Vanguard, a leading investment firm, has successfully transitioned its Financial Advisor Services (FAS) division from a single Amazon Redshift cluster to a sophisticated multi-warehouse architecture. This evolution was driven by the need to manage exponential growth in data analytics requirements, which included an increase in ETL jobs, dashboards, and user queries.
Understanding Vanguard's Analytics Needs
Vanguard's FAS division oversees a vast array of assets and supports numerous financial advisors across the country. The scale and complexity of its operations generate significant amounts of data, necessitating advanced analytics for insights, compliance, and operational efficiency.
Key Use Cases Addressed
- Operational Efficiency: Enhanced sales tracking and compensation management.
- Data Science: Improved customer segmentation and marketing campaign effectiveness.
- Exploratory Analytics: Facilitated ad-hoc analysis and competitive comparisons.
Initial Architecture Challenges
Initially, Vanguard's analytics relied on a fragmented system that resulted in a 'data swamp' of unstructured data. This setup hindered consistent reporting and decision-making.
Growth in Data Requirements
Over two years, FAS experienced significant growth:
- 20 AWS Glue ETL jobs expanded to over 600.

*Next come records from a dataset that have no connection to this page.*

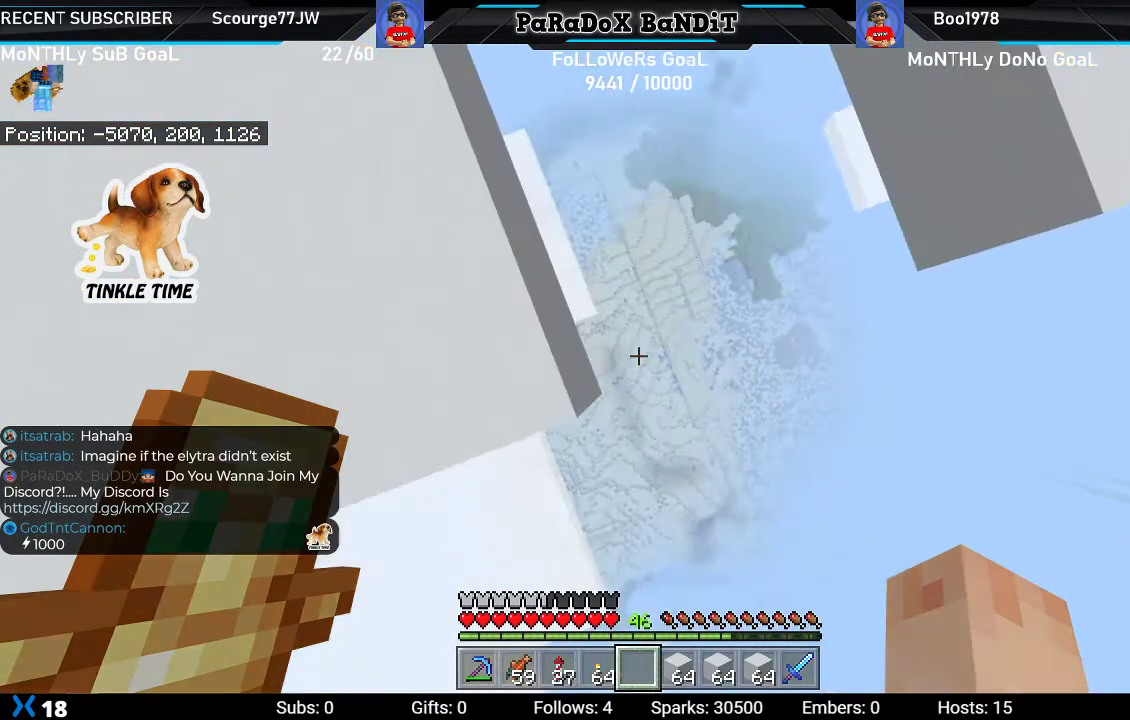
{"buttons": [], "left_stick": "center", "right_stick": "center", "events": [[17, "left_stick", "center"]]}
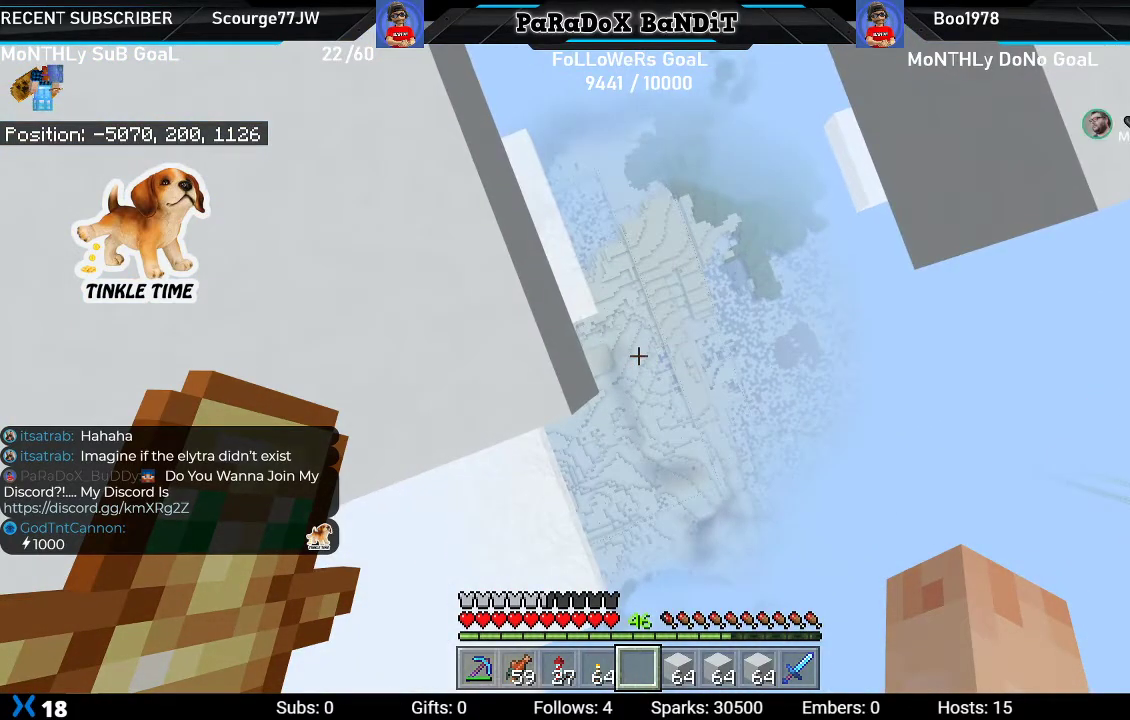
{"buttons": [], "left_stick": "center", "right_stick": "center", "events": []}
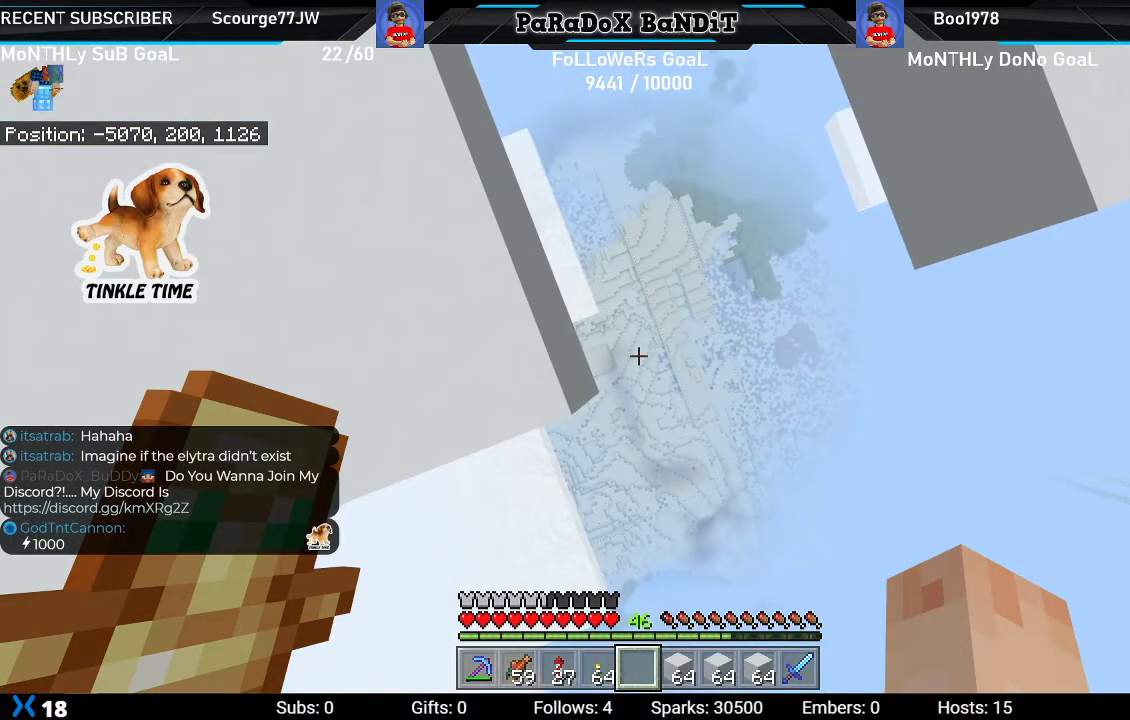
{"buttons": [], "left_stick": "down-left", "right_stick": "down-right", "events": [[133, "left_stick", "down-left"], [167, "right_stick", "down-right"]]}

- Data volume surged to 20 TB in Amazon Redshift and 150 TB in S3.
- Tableau dashboards increased from 20 to over 500.
Transition to Multi-Warehouse Architecture
To combat performance bottlenecks, Vanguard implemented a multi-warehouse architecture utilizing Amazon Redshift's advanced data sharing capabilities. This architecture allows for workload isolation and independent scaling.
Architecture Overview
The new setup includes:
- Producer Cluster: A provisioned Amazon Redshift cluster dedicated to ETL processing.

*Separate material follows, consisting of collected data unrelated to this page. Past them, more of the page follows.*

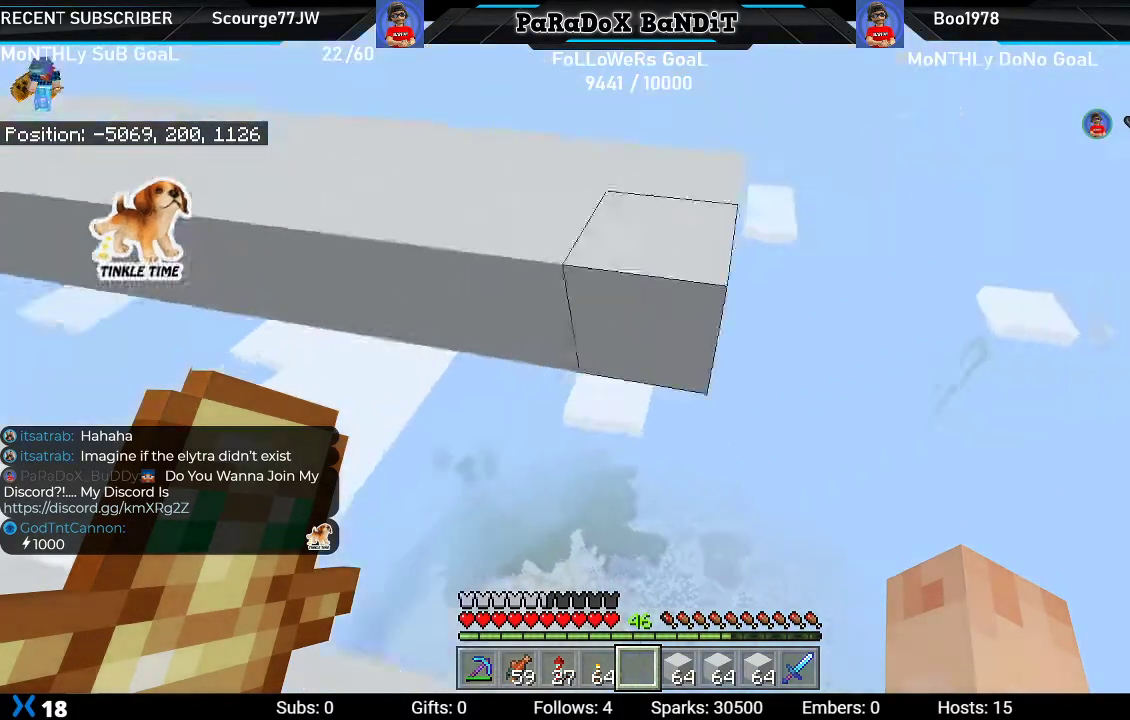
{"buttons": ["R1"], "left_stick": "down-left", "right_stick": "center", "events": [[100, "right_stick", "center"], [417, "R1", "down"]]}
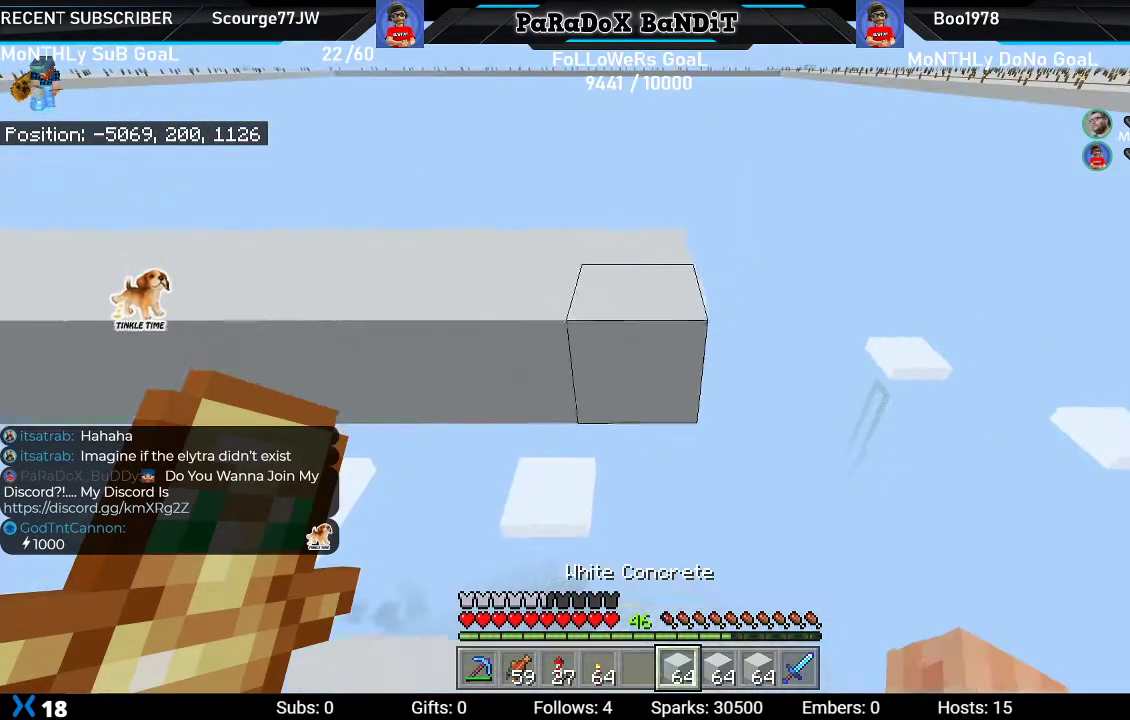
{"buttons": [], "left_stick": "center", "right_stick": "center", "events": [[50, "R1", "up"], [200, "left_stick", "center"]]}
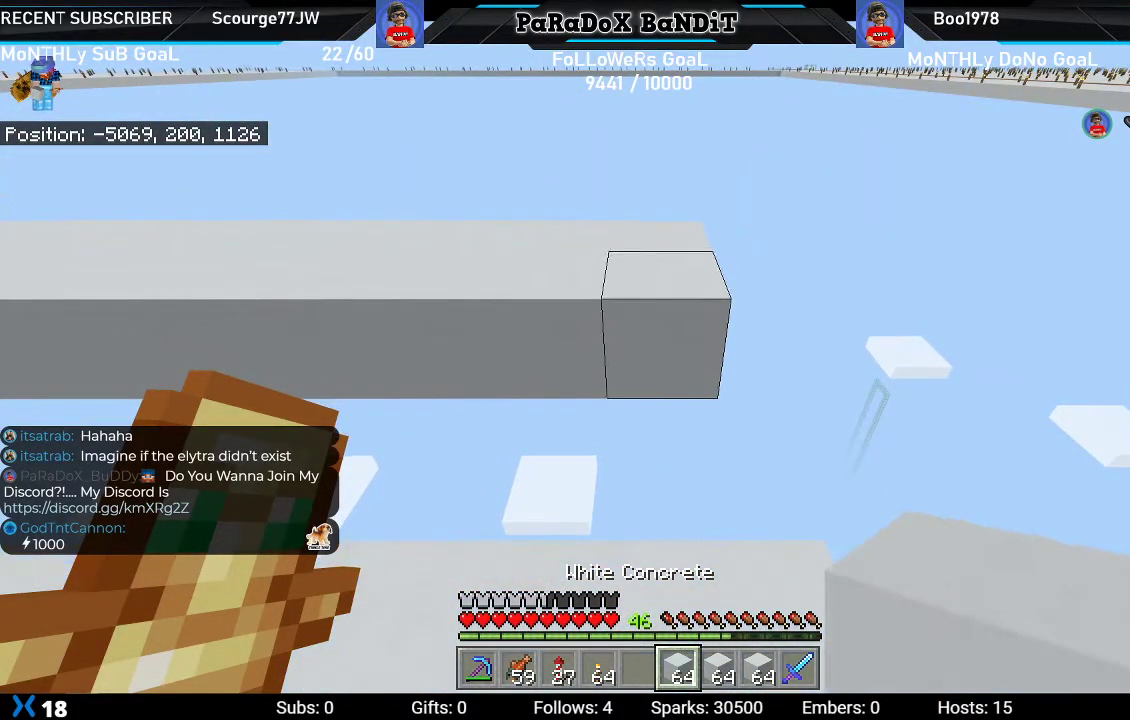
{"buttons": ["L2"], "left_stick": "left", "right_stick": "center", "events": [[117, "R3", "down"], [233, "R3", "up"], [450, "L2", "down"], [467, "left_stick", "left"]]}
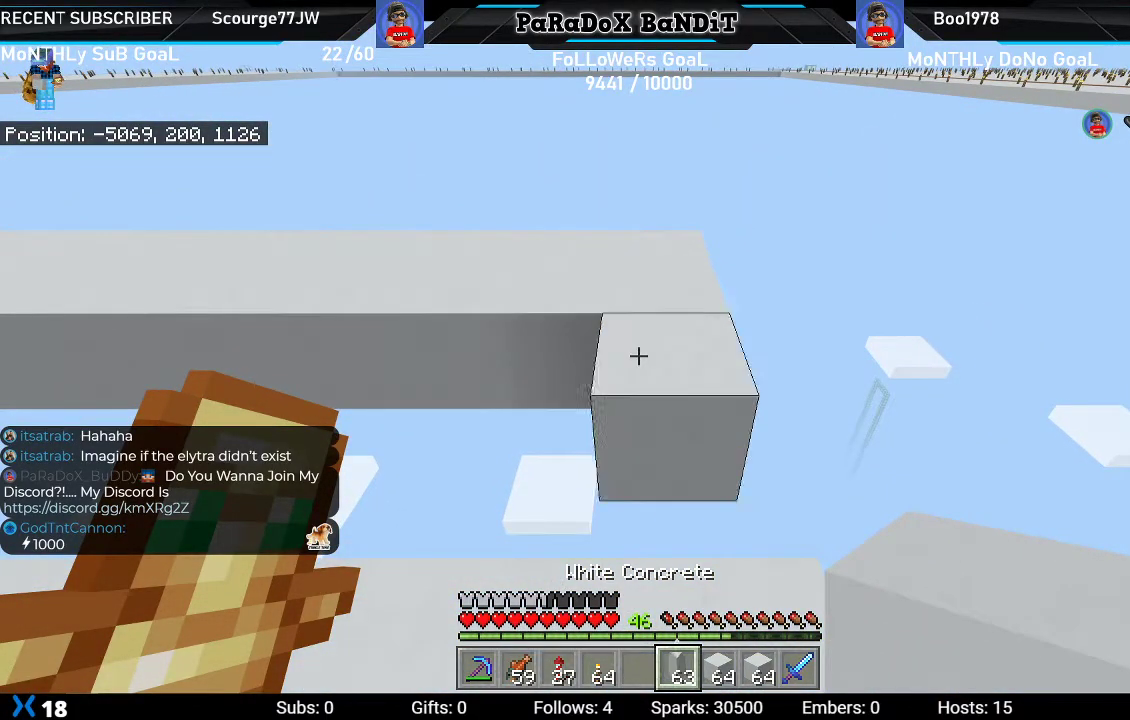
{"buttons": ["L2"], "left_stick": "left", "right_stick": "center", "events": []}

- Consumer Workgroups: Serverless instances that auto-scale based on demand for various analytical tasks.
Results Achieved
The transition led to measurable improvements:
- 100% adherence to ETL SLAs, ensuring timely data availability.

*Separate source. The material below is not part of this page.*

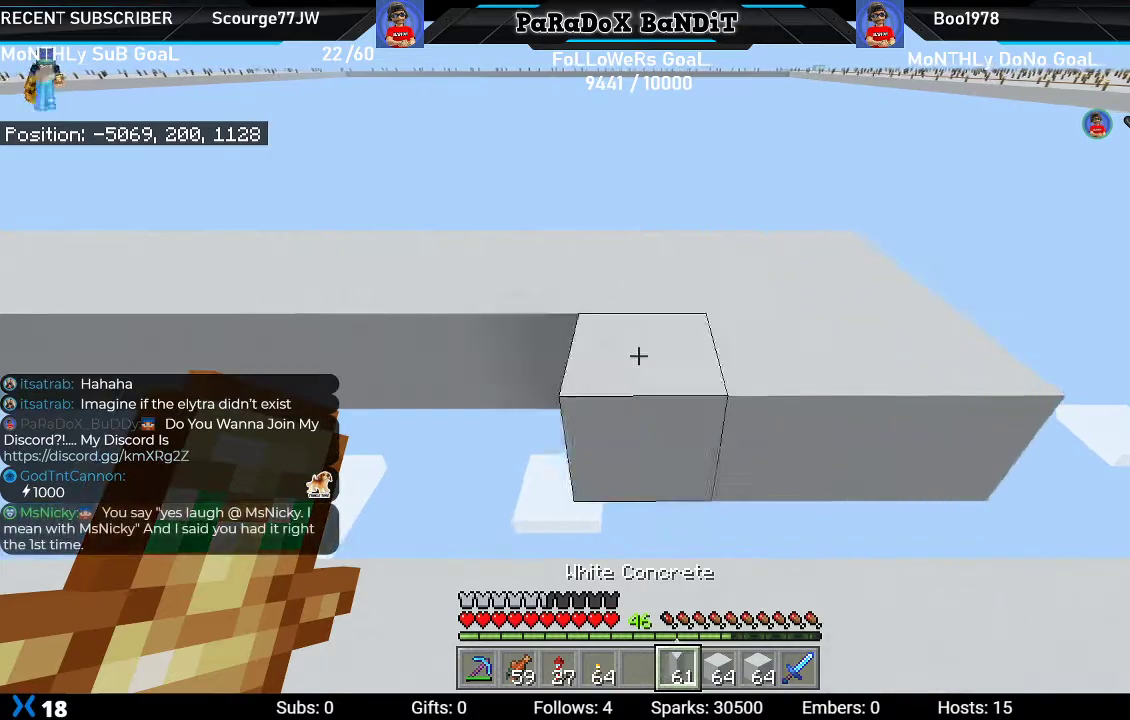
{"buttons": ["L2"], "left_stick": "left", "right_stick": "center", "events": []}
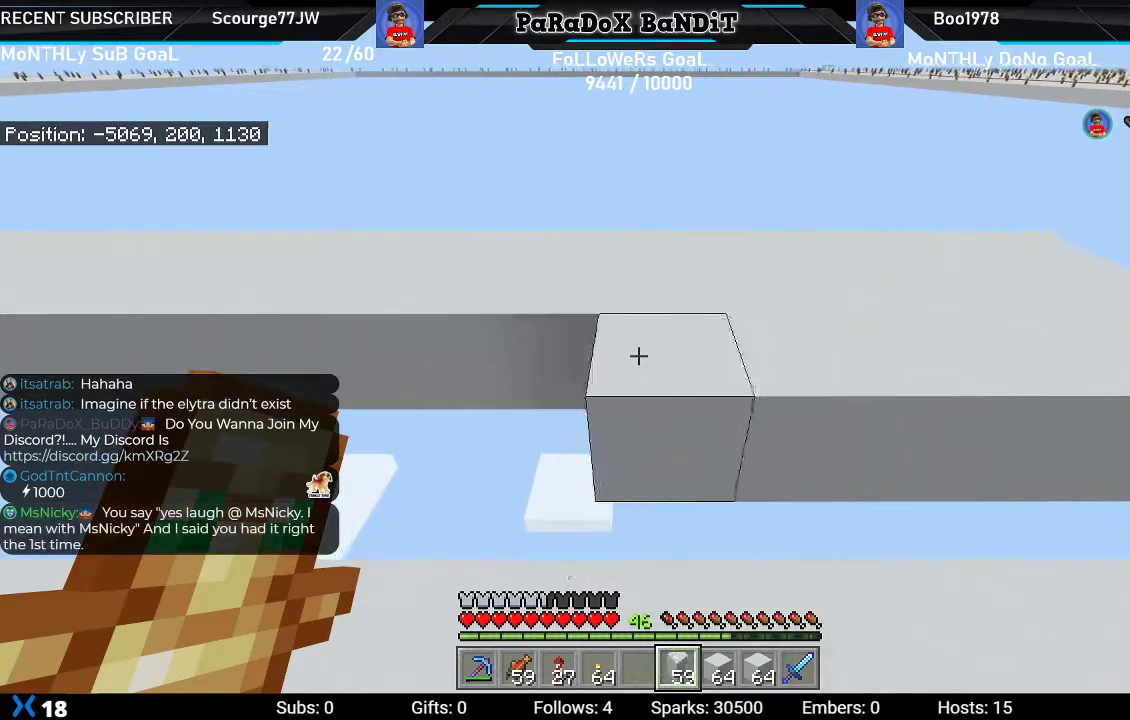
{"buttons": ["L2"], "left_stick": "left", "right_stick": "center", "events": []}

- Increased analyst productivity with the removal of restrictive query timeouts.
- Enhanced ability to run complex analytical workloads independently.
Looking Ahead: Data Mesh Architecture
As Vanguard continues to evolve, it is exploring a data mesh architecture to decentralize data ownership and enhance scalability. This approach aims to align data management with business functions and improve operational efficiency.
Key Components of Data Mesh
- Decentralized data ownership with dedicated stewards for each domain.
- Independent data processing pipelines to reduce cross-domain dependencies.
- Self-service analytics capabilities for faster insights.
Conclusion
Vanguard's journey illustrates that scaling analytics requires more than just expanding infrastructure; it necessitates a strategic approach to data architecture. The transition to a multi-warehouse setup has positioned Vanguard to meet growing data demands effectively.